Pioneering figures in psychedelic therapy, such as Stanislav Grof and Roland Griffiths, were in the orbit of important Indian gurus, especially Swami Muktananda, the global guru in the 1970s and 1980s who founded Siddha Yoga. Grof’s influential Holotropic Breathwork system, which induces a psychedelic experience through breathing techniques, was at least in part inspired by his wife Christine’s experiences with Muktananda. Griffiths’ interest in researching psychedelics was inspired by experiences meditating in Siddha Yoga under the current guru, Swami Chidvilasananda.  
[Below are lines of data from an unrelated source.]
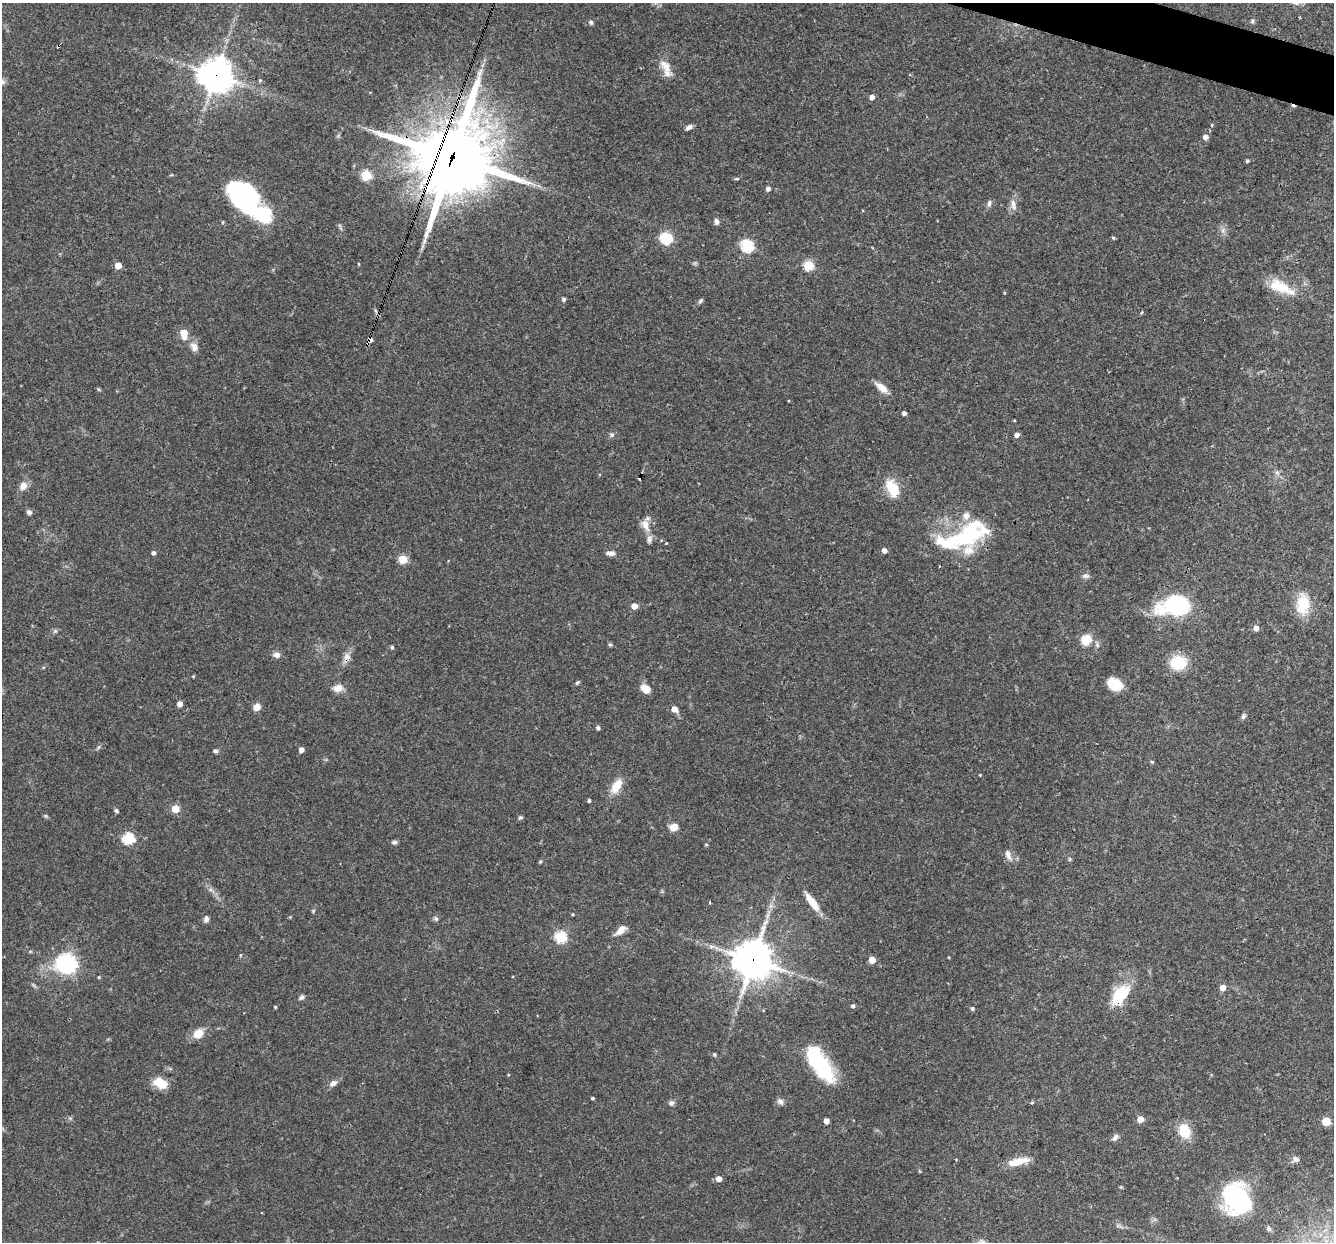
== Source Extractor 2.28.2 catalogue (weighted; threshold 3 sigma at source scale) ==
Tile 10 of 4 x 4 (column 2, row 3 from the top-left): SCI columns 1333-2664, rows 1497-2736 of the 5329 x 5346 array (HDU 1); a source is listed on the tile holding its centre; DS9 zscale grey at full resolution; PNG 1336 x 1244 px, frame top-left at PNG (2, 3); no overlay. Shown black and unused: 1% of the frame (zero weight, under 3 of 4 exposures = <1% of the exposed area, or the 3 px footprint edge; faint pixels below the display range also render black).
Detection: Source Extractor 2.28.2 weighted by HDU 2 'WHT'; one run over the whole footprint, this tile lists its part. Background 0.0579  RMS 0.0033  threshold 0.0147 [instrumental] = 3 sigma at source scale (4.5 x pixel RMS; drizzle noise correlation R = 1.50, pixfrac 1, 0.05/0.05 arcsec/px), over >= 5 px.
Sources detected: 137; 1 too faint to see at this stretch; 2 inside a brighter object's white glare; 5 cosmic-ray / hot-pixel residue — not listed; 6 inside a brighter listed object's ellipse — not listed separately; the other 123 listed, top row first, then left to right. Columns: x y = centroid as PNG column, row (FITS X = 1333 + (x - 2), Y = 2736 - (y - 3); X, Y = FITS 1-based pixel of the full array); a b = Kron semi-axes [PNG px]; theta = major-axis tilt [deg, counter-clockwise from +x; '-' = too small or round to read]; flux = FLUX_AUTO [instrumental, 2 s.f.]
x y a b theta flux
1252 21 6 5 - 0.62
591 22 6 5 - 0.64
665 66 24 10 -50 4
216 75 11 11 - 490
260 80 5 4 - 0.39
2 82 7 7 - 0.91
872 97 5 4 - 1.7
689 127 8 5 30 1.2
1205 137 5 5 - 2
452 157 30 27 67 2400
1247 161 4 4 - 0.49
366 175 5 5 - 20
737 179 7 3 8 0.44
768 189 5 5 - 1.2
243 197 37 23 -51 53
989 203 10 5 84 0.91
1014 207 10 7 -60 1.6
717 222 7 5 -87 1.1
1223 230 9 4 88 1
666 238 9 8 - 14
1113 238 5 4 - 0.46
747 246 6 6 - 34
359 264 4 3 - 0.24
118 265 5 5 - 4.8
808 265 5 5 - 19
1280 286 30 14 -23 9.2
564 299 5 5 - 0.61
700 301 8 5 42 0.6
1141 313 5 3 - 0.48
184 333 7 5 -83 8.9
370 340 5 4 - 2.1
194 347 14 9 -63 2.2
882 388 17 7 -39 3.3
904 413 4 4 - 1.2
612 435 7 6 - 0.7
1017 435 5 4 - 1.4
1277 472 6 6 - 0.79
23 486 10 8 56 2.6
892 488 22 12 -63 7.9
29 512 6 5 - 0.98
645 525 18 9 -65 3.3
963 537 65 24 23 36
884 550 5 5 - 1.6
154 553 4 4 - 1
611 553 10 6 0 1.6
403 559 5 5 - 14
1086 576 10 7 5 1
1303 604 24 14 84 9.7
1176 605 23 13 7 47
634 606 5 4 - 3.5
1256 628 5 5 - 1.8
55 631 6 5 - 0.57
1086 640 13 11 49 5.2
610 645 5 5 - 0.49
392 647 4 4 - 0.55
277 655 9 7 -6 1.6
347 657 15 9 73 2.3
1178 663 18 14 6 10
193 676 4 3 - 0.29
577 683 7 4 40 0.5
1115 685 12 9 -26 11
338 688 12 9 14 2.6
645 688 11 8 -37 3.4
180 704 4 4 - 2.1
257 707 8 7 - 2.7
674 709 6 6 - 2.4
1243 716 7 5 71 0.87
598 728 4 4 - 0.88
301 750 4 4 - 1.9
215 751 7 4 -7 0.74
1152 762 4 4 - 0.49
980 775 4 3 - 0.28
616 786 19 10 56 5.2
589 800 3 3 - 0.64
175 809 5 5 - 8.4
116 811 6 4 -46 0.55
520 817 5 5 - 0.59
674 827 8 7 - 3.9
128 838 6 6 - 30
394 842 7 5 5 0.79
706 844 4 4 - 0.36
1008 855 15 7 -70 1.9
1069 859 6 4 -72 0.38
540 862 5 4 - 0.35
710 902 3 2 - 0.49
812 902 26 8 -53 5.2
771 906 7 5 89 0.99
313 911 5 4 - 0.38
572 914 3 3 - 0.34
290 917 4 4 - 0.3
436 918 7 5 -68 0.63
206 919 8 5 72 1.2
621 930 15 7 42 2.8
560 937 6 6 - 31
753 960 13 13 - 740
872 960 5 5 - 4.8
66 963 8 8 - 140
99 977 4 4 - 0.33
1223 988 5 5 - 3
1120 995 31 16 54 12
301 998 8 5 32 0.81
853 1006 5 5 - 0.58
275 1007 3 3 - 0.42
972 1008 4 4 - 0.72
198 1034 12 10 46 4.2
714 1054 5 4 - 0.44
820 1062 35 21 -75 16
160 1083 17 12 -27 5.5
333 1083 11 7 37 1.7
593 1098 3 3 - 0.48
780 1101 9 7 -37 1.3
672 1103 8 7 - 0.98
1032 1103 5 4 - 0.4
1140 1119 5 5 - 3.7
826 1121 4 4 - 2
1326 1121 5 5 - 11
1184 1131 12 9 -65 10
1115 1137 9 6 47 1.2
1296 1159 8 7 - 1.2
1018 1162 26 8 13 6
719 1179 5 5 - 2.6
1121 1187 4 4 - 0.33
1237 1199 28 24 -60 44
Overlapping masked pixels (flux is a lower limit): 6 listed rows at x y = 216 75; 452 157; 370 340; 347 657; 753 960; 1120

The spiritual and recreational domains of modern psychedelic use have a longstanding relationship with South Asian philosophy, religion, and spirituality—from the twentieth-century author Aldous Huxley to the twenty-first century author and podcaster Tim Ferriss. Psychedelic retreats and emerging psychedelic churches increasingly feature yoga and meditation as essential components of practice. Contemporary Psychedelic Buddhists use psychedelic drugs to expand and enhance meditation practices.

Like present-day consciousness hackers, premodern Indian yogis were at pains to systematize and document their experiments in mind-body discipline. These concrete representations shed light on yoga’s historical links to both past and present psychoactive and psychedelic use.